Reality check: The majority of youth sports participants, high school athletes and college athletes will not wind up playing in the NBA, NFL, NHL or any other professional sports league. Nor are high schoolers likely to access a full ride to colleges.
The most recent ammunition in the fight for kids (and parents) to remain realistic comes from The Global Odds Index — a website “dedicated to the odds of life” — which has issued a reminder of just how rare it is for an athlete to reach the most elite levels of organized sports.
“There are obstacles at every turn, meaning only a tiny fraction of amateur sportsmen and women ever turn professional,” the site notes in presenting the probabilities of becoming a professional in soccer, tennis and golf. Physical attributes, country of birth and plain old luck all play a role.

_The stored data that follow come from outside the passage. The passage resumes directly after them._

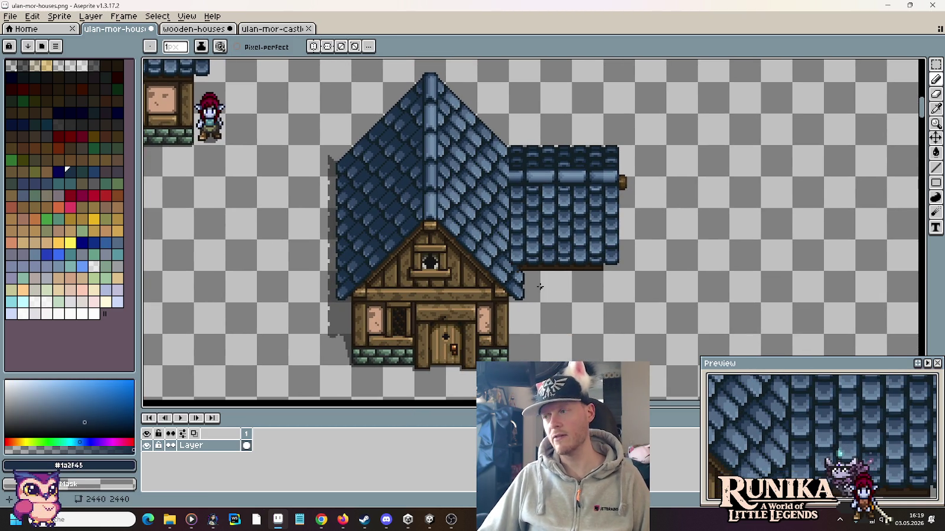
pyautogui.scroll(-1, 501, 277)
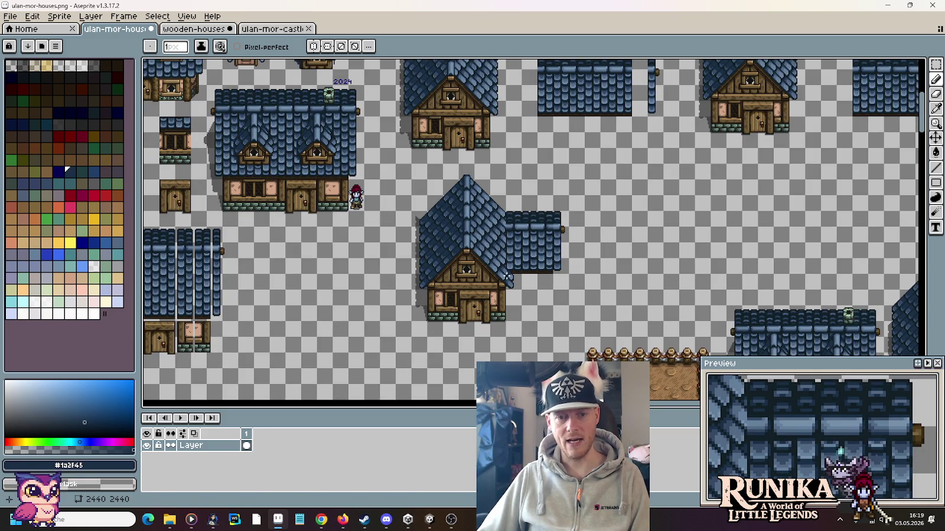
pyautogui.press('m')
pyautogui.moveTo(584, 337)
pyautogui.mouseDown()
pyautogui.moveTo(418, 178)
pyautogui.moveTo(345, 277)
pyautogui.moveTo(289, 268)
pyautogui.mouseUp()
# Cut the selected house with Ctrl+X, leaving transparent background in its place
pyautogui.press('ctrl+x')
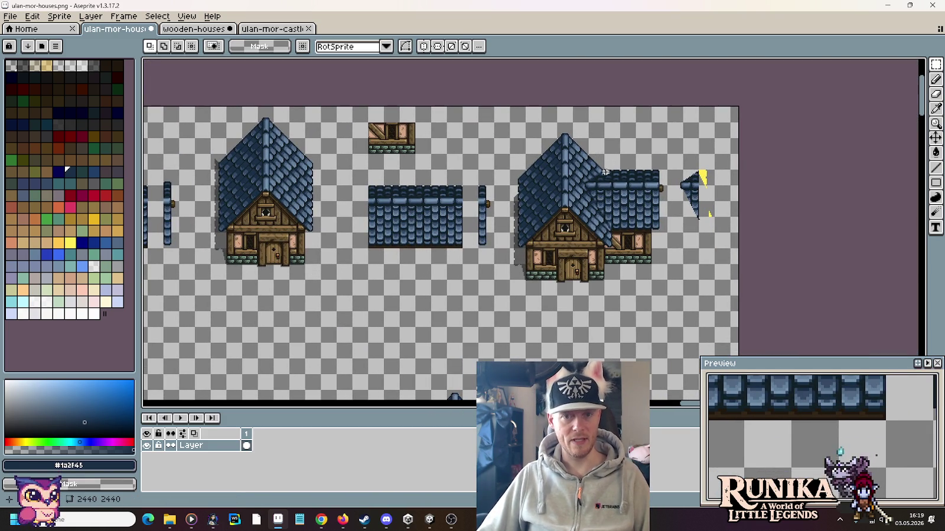
pyautogui.scroll(2, 640, 229)
pyautogui.scroll(-1, 641, 229)
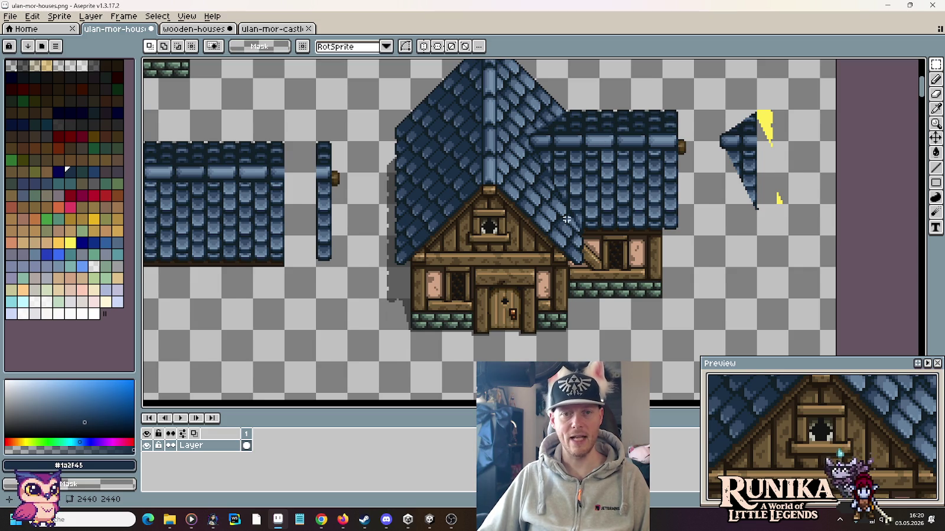
pyautogui.scroll(-2, 624, 193)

The report breaks down each sport by country and gender. Male soccer players in the United States make up just 1.42% of the world’s top-tier players, according to the report. By comparison, Brazilian male soccer players lead the way, comprising 5.14% of all top-tier players. The odds of becoming a top global player for U.S. males is 1 in 55,393; if you live in Iceland, however, they’re only 1 in 83.
U.S. female soccer players, on the other hand, comprise 8.70% of the world’s best players — good for a top-three ranking behind China (11.72%) and Japan (11.19%). But the odds of a U.S. women’s soccer player becoming among the global elite are even higher than they are for male players: 1 in 93,319.
It’s a different story with tennis, where men and women from the United States comprise the highest percentage of top players in the world (9.59% and 11.15%, respectively). Yet the odds of reaching that level remain incredibly high — 1 in 82,379 for men and 1 in 103,189 for women.
U.S. golfers dominate even more than U.S. tennis players, according to the Global Odds Index. More than 23% of the world’s top-tier male golfers and more than 12.25% of the world’s top-tier female golfers are from the United States. Golf also offers men the lowest odds of high worldwide success among the three sports analyzed: 1 in 51,346; for women, on the other hand, the odds are the highest among the three sports analyzed: 1 in 117,286.
The index’s methodology was intricate: “For team sports, player data was taken from every team playing in the top domestic league of the world’s highest ranked nations. For individual sports, the players that feature in each sport’s international association ranking were included. The athletes were assigned to countries based on their nationality. In cases of multiple nationalities, the athletes were assigned to their country of birth. To calculate the odds of being a top-tier athlete, we compared the number of top-tier athletes from each country with that country’s number of births over a 12-year period — representing a typical length of a sporting career at the top level. The odds represent the chances of someone born during that period making it to the elite level of each sport.”
In April 2020, the NCAA updated its data indicating the “estimated probability of competing in professional athletics.” The percentage of baseball and men’s ice hockey players who moved from the NCAA to a “major” pro league were 9.9% and 7.4%, respectively. But the percentages were much lower for other major sports, including football (1.6%), men’s basketball (1.2%) and women’s basketball (0.8%).
Those statistics should provide a brutal wake-up call to the parents who participated in a 2019 survey conducted by The Harris Poll on behalf of TD Ameritrade. More than 40 percent of dads reported that they expect their child to become a professional athlete.
“It’s extremely difficult to make the pros; we all know that,” Tom Farrey, executive director of The Aspen Institute’s Sports & Society Program, told Mojo.Sport — a website for sports parents — earlier this year. “A lot of parents today see those odds and say, ‘Well, I’d better get started early with my kid.’”
All of this is not to undermine the benefits of youth sports. “Youth athletes are driven to succeed,” Elizabeth Pieroth, director of the concussion program at Rush University Medical Center and Midwest Orthopedics at Rush, wrote in a March 2021 opinion column for theChicago Tribune headlined “Your child wants to be a pro athlete? Be realistic.”“They make great and sometimes long-lasting friendships with their teammates. They learn how to win, and how to fail and get back up. They learn about leadership and time management. I love the body confidence that I see in so many female athletes. Research shows that youth athletes have higher rates of graduation and lower rates of substance abuse, teen pregnancy, and depression and anxiety than their non-athlete peers.”